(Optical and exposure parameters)

- Opening Delimiter -

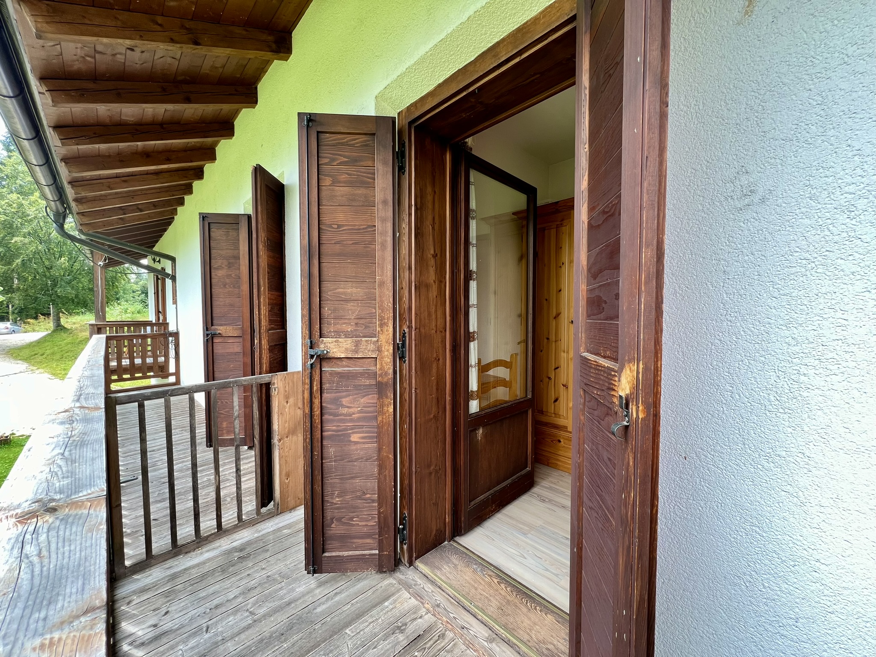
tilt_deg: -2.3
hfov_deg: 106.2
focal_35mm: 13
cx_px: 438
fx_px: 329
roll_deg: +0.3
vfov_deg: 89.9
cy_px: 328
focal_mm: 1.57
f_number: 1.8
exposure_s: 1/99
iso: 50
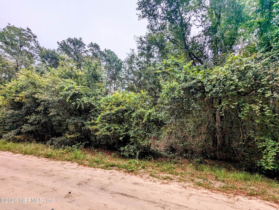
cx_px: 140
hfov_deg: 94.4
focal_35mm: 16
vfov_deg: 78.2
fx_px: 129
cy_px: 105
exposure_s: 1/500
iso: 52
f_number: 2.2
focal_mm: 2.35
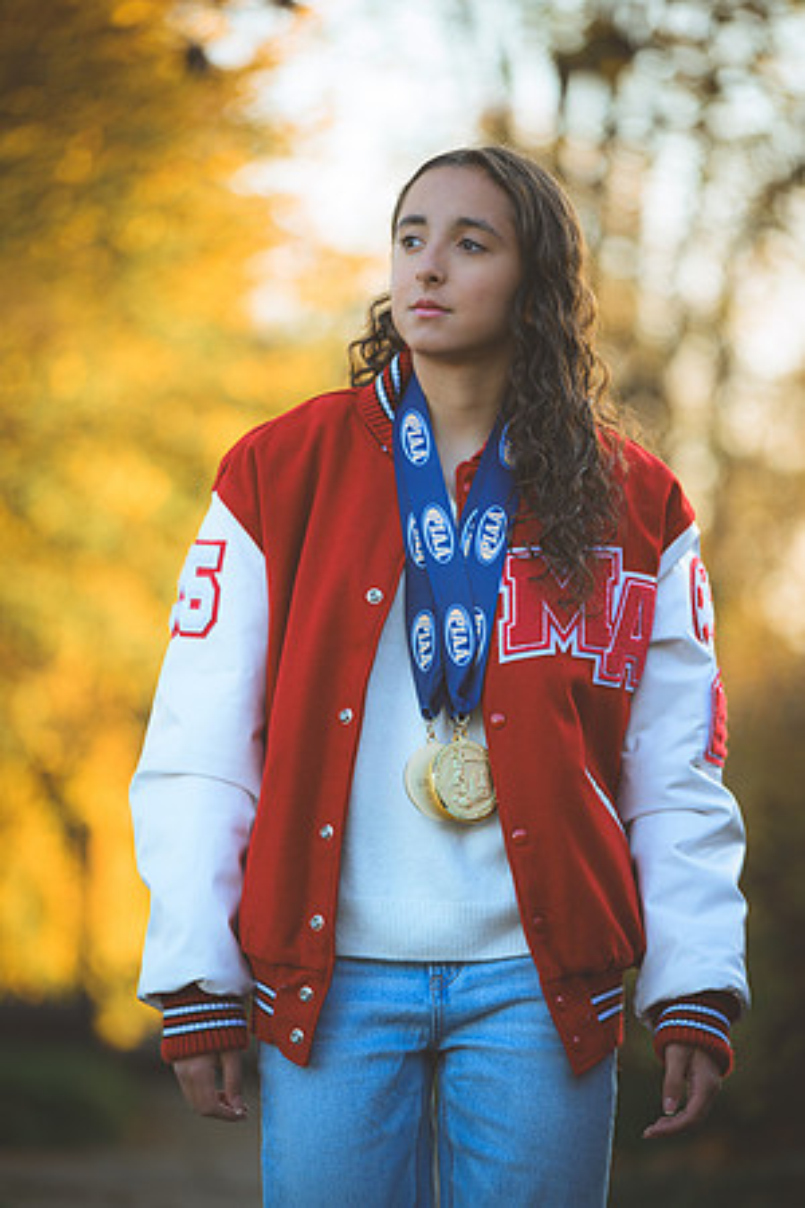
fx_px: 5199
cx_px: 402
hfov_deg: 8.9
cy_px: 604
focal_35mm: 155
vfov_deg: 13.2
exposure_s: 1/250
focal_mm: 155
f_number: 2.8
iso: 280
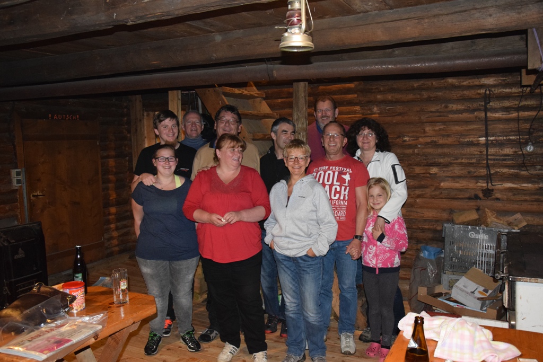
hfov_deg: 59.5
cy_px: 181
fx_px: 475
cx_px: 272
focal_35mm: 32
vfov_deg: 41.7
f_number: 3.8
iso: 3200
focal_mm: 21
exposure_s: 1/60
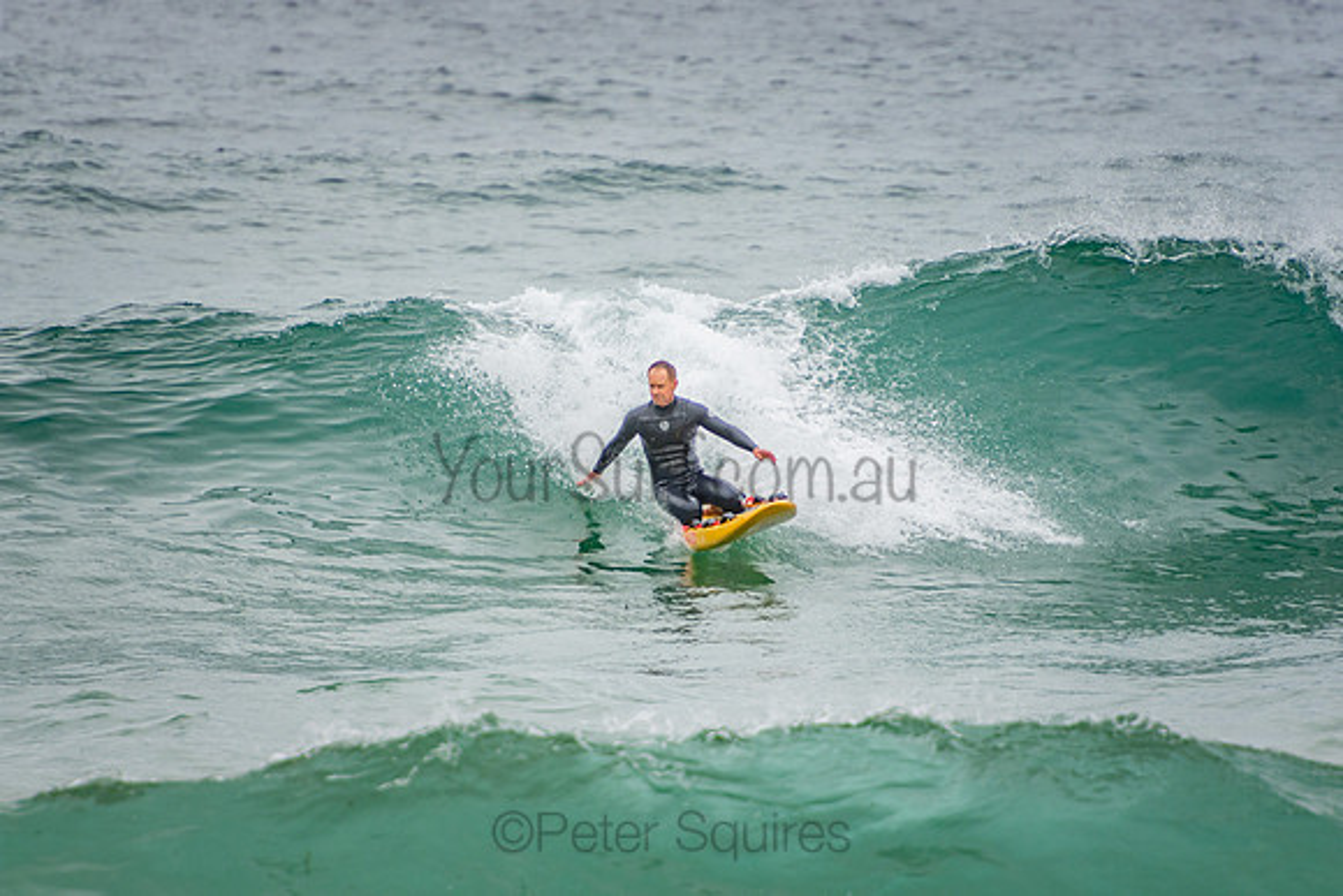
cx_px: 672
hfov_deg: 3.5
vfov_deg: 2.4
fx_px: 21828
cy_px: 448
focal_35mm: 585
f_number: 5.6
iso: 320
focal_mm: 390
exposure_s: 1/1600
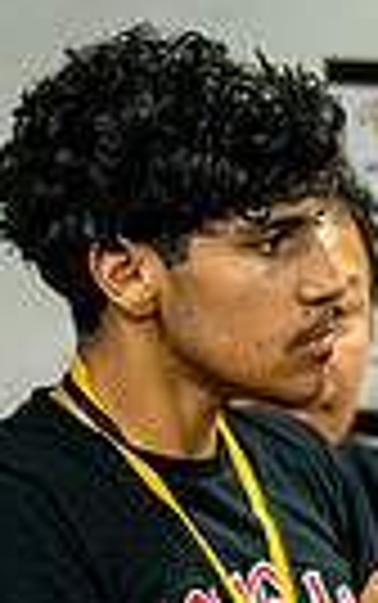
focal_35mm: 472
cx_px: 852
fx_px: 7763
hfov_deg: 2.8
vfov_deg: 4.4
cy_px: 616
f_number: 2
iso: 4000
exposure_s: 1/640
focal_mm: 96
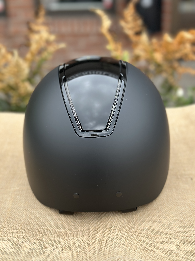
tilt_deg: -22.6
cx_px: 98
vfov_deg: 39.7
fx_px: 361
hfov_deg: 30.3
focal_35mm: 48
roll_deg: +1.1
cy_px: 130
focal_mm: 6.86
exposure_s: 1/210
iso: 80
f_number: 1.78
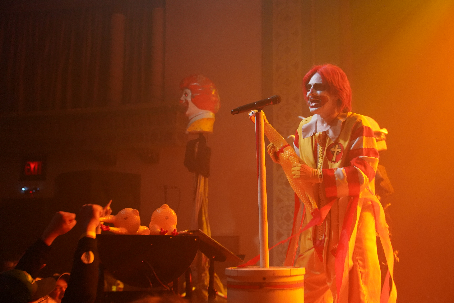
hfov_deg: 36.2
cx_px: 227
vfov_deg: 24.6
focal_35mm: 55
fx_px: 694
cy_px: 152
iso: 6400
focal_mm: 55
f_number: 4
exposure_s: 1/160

- Closing Delimiter -

**Work order**
Reproduce verbatim every line starting at the line that holds "hfov_deg: 2.8" and ending with the final line of the data; omit the pictures.

**Answer section**
hfov_deg: 2.8
vfov_deg: 4.4
cy_px: 616
f_number: 2
iso: 4000
exposure_s: 1/640
focal_mm: 96
tilt_deg: -22.6
cx_px: 98
vfov_deg: 39.7
fx_px: 361
hfov_deg: 30.3
focal_35mm: 48
roll_deg: +1.1
cy_px: 130
focal_mm: 6.86
exposure_s: 1/210
iso: 80
f_number: 1.78
hfov_deg: 36.2
cx_px: 227
vfov_deg: 24.6
focal_35mm: 55
fx_px: 694
cy_px: 152
iso: 6400
focal_mm: 55
f_number: 4
exposure_s: 1/160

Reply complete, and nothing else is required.